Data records
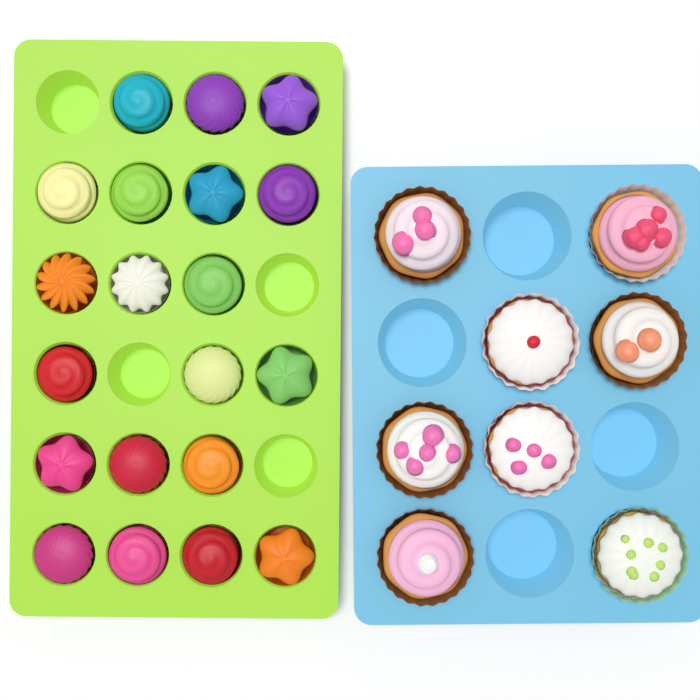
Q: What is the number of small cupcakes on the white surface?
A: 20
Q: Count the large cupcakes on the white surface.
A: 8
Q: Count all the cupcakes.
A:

**The problem:** Rewrite the rows with every "cupcakes" changed to "muffins" and everything else kept the same. Leave the pictures out of your answer.

**Response:**
Q: What is the number of small muffins on the white surface?
A: 20
Q: Count the large muffins on the white surface.
A: 8
Q: Count all the muffins.
A:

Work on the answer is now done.